━━ Selected passage ━━
Another possibility is instead to switch TableRow to usize. As far as I see, it is not stored anywhere, only used as temporary value, so increasing the size won't create memory overhead.

It's implicitly stored in ComponentSparseSet::sparse. In main, it's stored by-proxy as a u32, whereas in this PR I replace it with the proper TableRow value instead. I do agree that using usize internally would sidestep the issue, but I suspect the choice is deliberate based on an assumption that no table will contain more than u32::MAX entities. Someone else would need to weigh in to confirm or deny that though.

Also TableRow::from_xxx should probably also check that the index is not equal to TableRow::INVALID.

Perhaps, but that's definitely some extra new behaviour that should also still be in a debug_assert.

Using forward-reverse casting to ensure value is invariant.
@stepancheg
Copy link
Contributor

stepancheg commented Nov 30, 2023

Further, end users do have the option of compiling in release mode with debug_assertions enabled.

Developers using Bevy have this option. Users of apps developed with Bevy, not so much.

This will decrease performance, because assertions do add overhead

Different assertions have different overhead. Many debug assertions in bevy are expensive (some debug assertions even add fields to structs).

This one is cheap. In particular, every time Vec is used (like a[i]), there's range check. And there is a lot of such checks. Including in code this PR modifies. (Moreover, check against constant is even cheaper than check against variable, because there's no memory dependency.)

A bug, but would require 4,294,967,296 entities of the same archetype to induce. I suspect something else in Bevy would break first!

This is not very convincing argument.

Let alone the performance implications of trying to Query 4 billion entities from a single table.

I can imagine another scenario: create 4 million entries slowly accidentally forgetting to delete them. I expect Bevy to crash in this scenario rather than quietly overflow because there's some undetected bug during next refactoring.

That's not practically possible because of how it's used in relation to container len and indexing [..] methods

I'm sorry, I don't understand why it is not possible to switch indices to u32. When usize is needed, just cast it to usize.
━━━
━━ Information supplied ━━
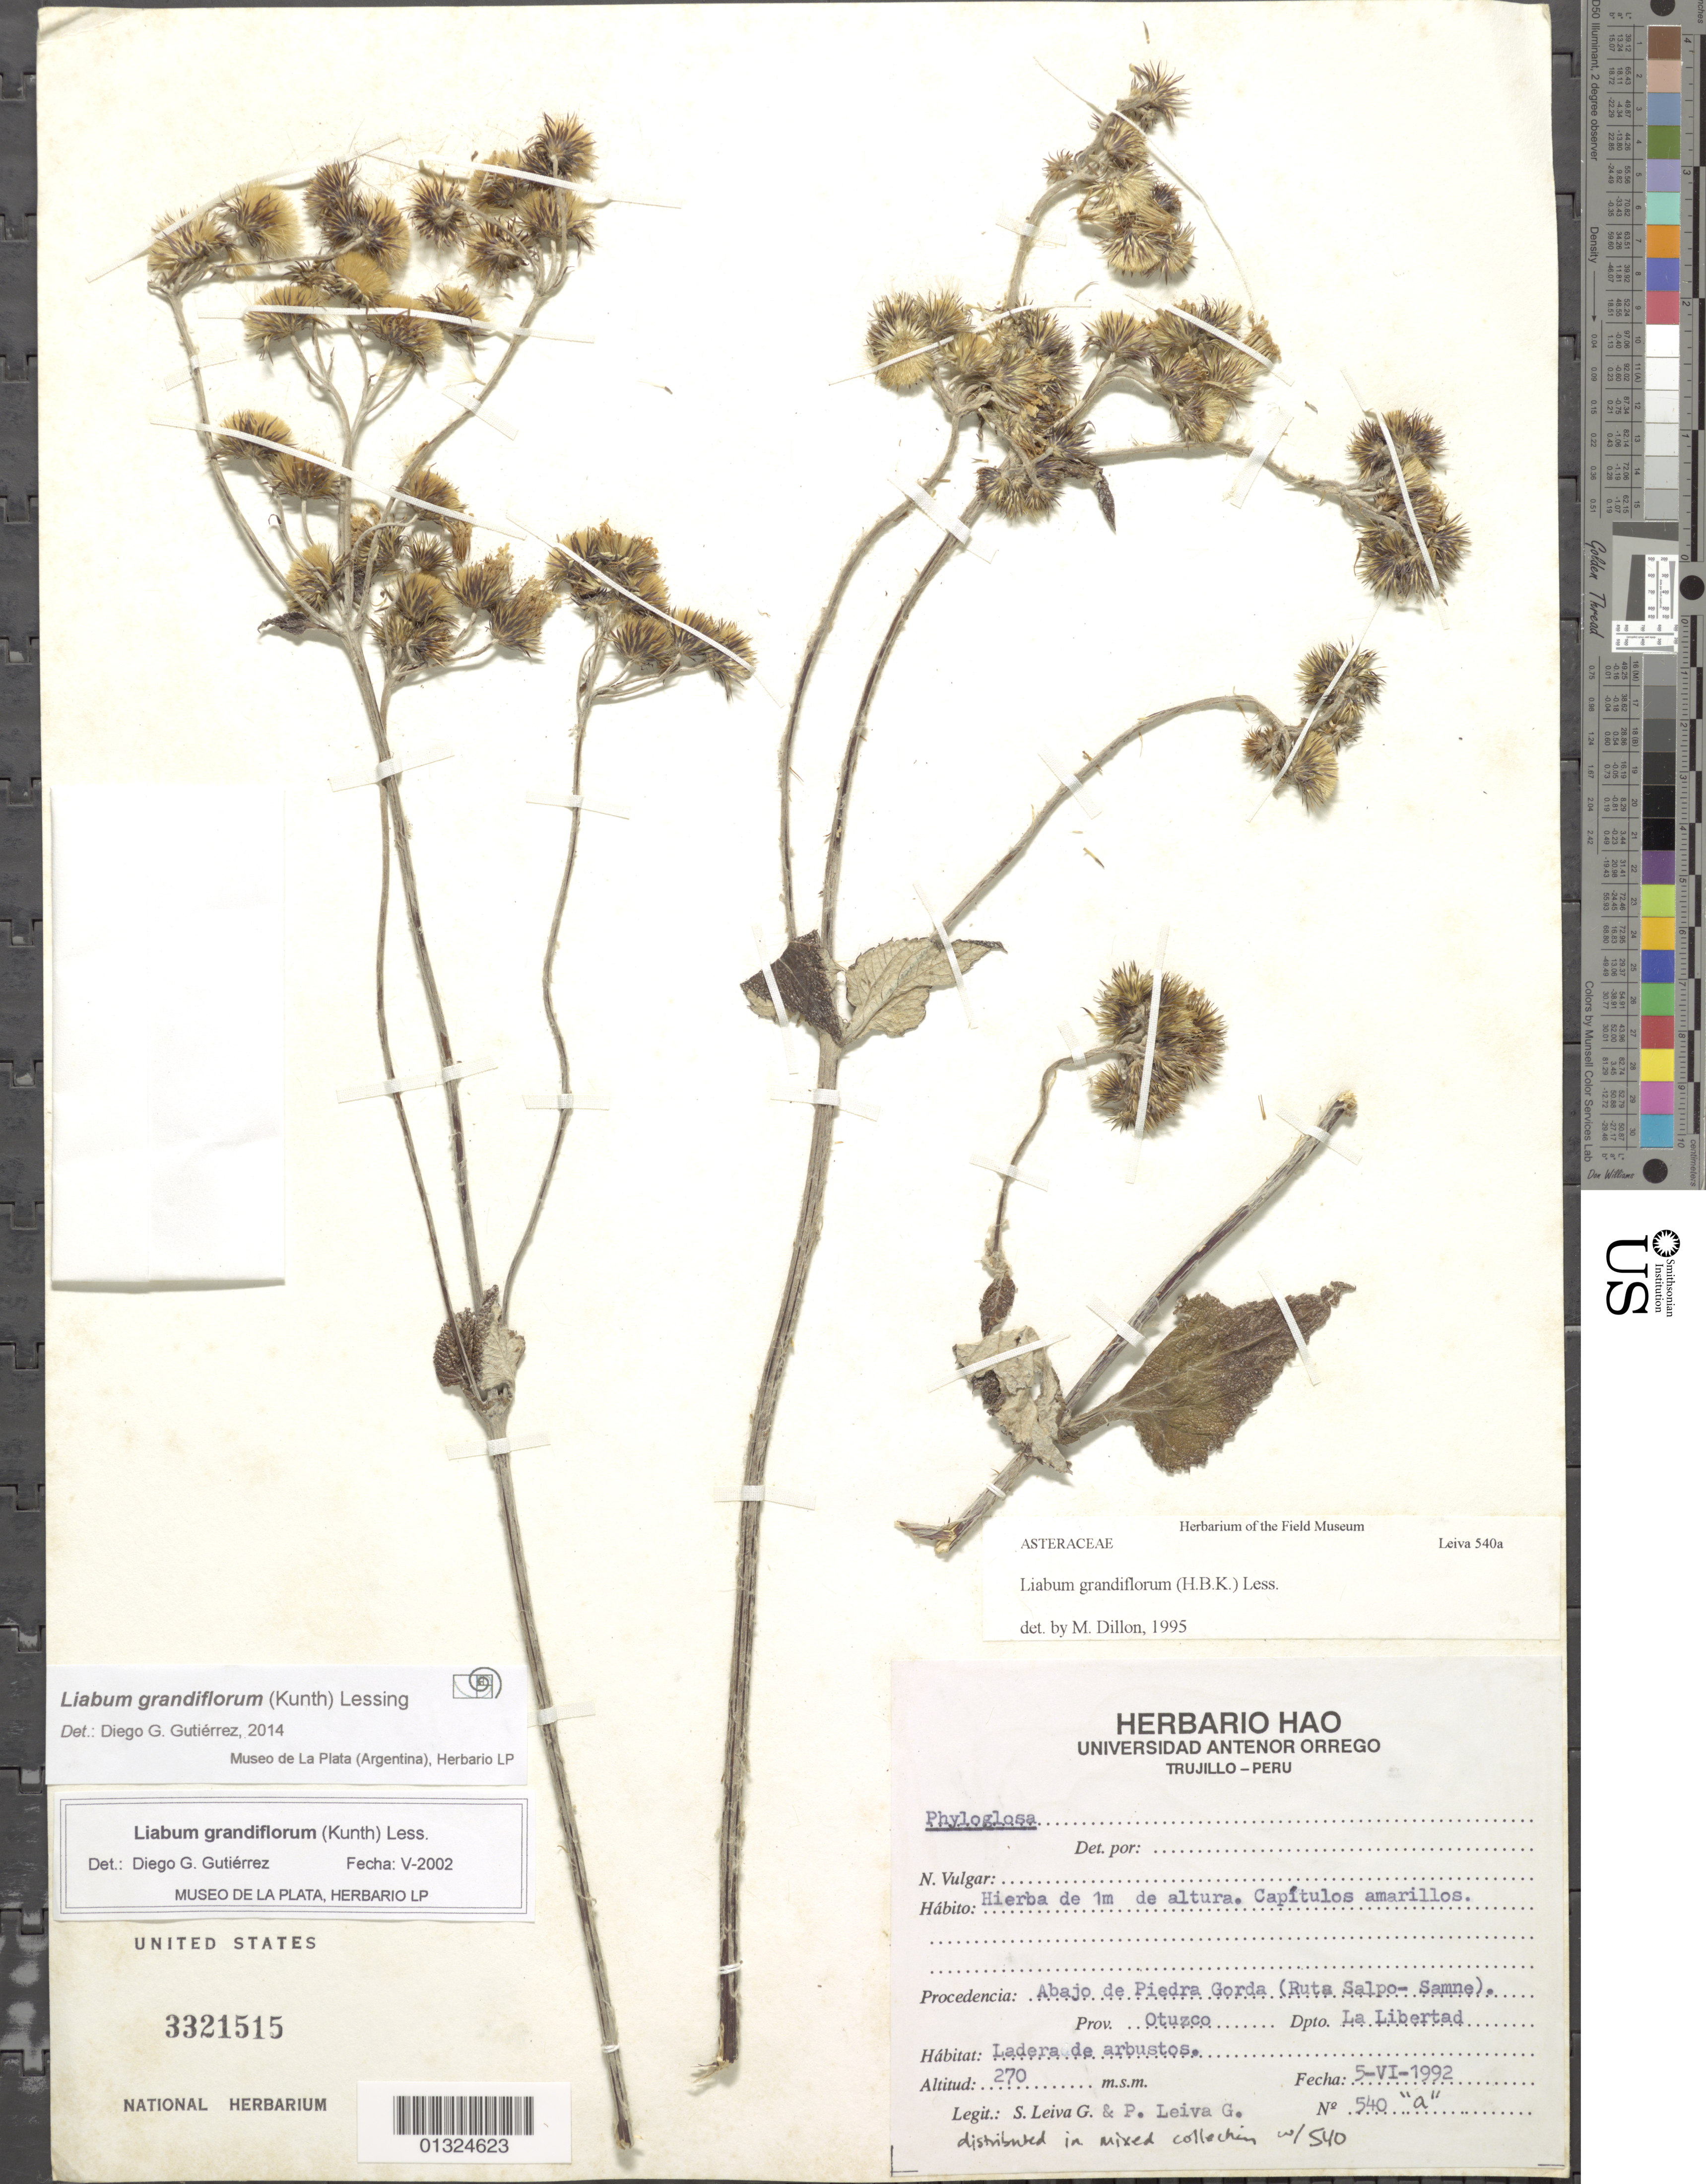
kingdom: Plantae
━━━
Exercises to complete>
1 > In the TableRow discussion, where is TableRow said to be implicitly stored?
2 > Go on with the TableRow discussion from where it stops.

Answers by task>
1 > In ComponentSparseSet::sparse.

2 >
Perhaps, but that's definitely some extra new behaviour that should also still be in a debug_assert

Do you have any evidence that unconditional assert for integer range is expensive?

Anyway, just in case, I'm not project maintainer, I just post my opinion. The decision how to do it should be made by someone else.

@bushrat011899
Copy link
Contributor Author

I can imagine another scenario: create 4 million entries slowly accidentally forgetting to delete them. I expect Bevy to crash in this scenario rather than quietly overflow because there's some undetected bug during next refactoring.

This will create a single table storing 32GB of data at a minimum (An Entity is 8 bytes). Let alone if these entities had any components. Again, I'm not saying it can't happen, but it will be incredibly clear something has gone wrong even without the assertion.

I don't want to get into an argument over this, because I do agree with you that assert should be fine in this context. I benched with debug_assert and assert and couldn't measure any more a 3% performance difference in the iter_simple/system bench (properly warmed up, randomised run order, repeated over 30 minutes on a single machine). I just don't have a good proof for that <3% for the same reasons you've previously outlined.

I personally believe this PR still provides added safety even with only a debug_assert. This removes 8 as statements across bevy_ecs that each could've caused this kind of issue. Now, all those cases are centralised to a single area behind a debug_assert. I know there are some out there who would want more proof on the performance impact (or lack there of) for an additional standard assert in the hot path. By putting the debug_assert there now, it opens up the door for a very simple PR to turn these into assert, making the performance difference much easier to measure. I think it might even be a good PR to go over all the debug_assert statements in general and see which ones can be promoted into assert statements.

@stepancheg
Copy link
Contributor

but it will be incredibly clear something has gone wrong even without the assertion

Not necessarily. Operating system will just start swapping memory in the beginning of the table, and will happily allocate much more before it will be killed.

couldn't measure any more a 3% performance difference

3% is too much. It cannot be that bad.

Can I try to replicate your test? Can you give me instructions what you did, so I would try it myself?

@bushrat011899
Copy link
Contributor Author

Can I try to replicate your test? Can you give me instructions what you did, so I would try it myself?

As said, I'm not confident in my testing, but what I did was create a second branch which used assert instead of debug_assert in those 4 functions across TableRow and TableId.

Then I ran:

// On assert branch
cargo bench --bench ecs -- iter_simple/system --save-baseline assert

// On debug_assert branch
cargo bench --bench ecs -- iter_simple/system --save-baseline debug_assert

// Finally
cargo bench --bench ecs -- iter_simple/system --load-baseline debug_assert --baseline assert

I generated the baselines in a loop over 10 minutes each, took the average value from each and then generated again until I found that value. Another option would be to save every baseline with a unique name.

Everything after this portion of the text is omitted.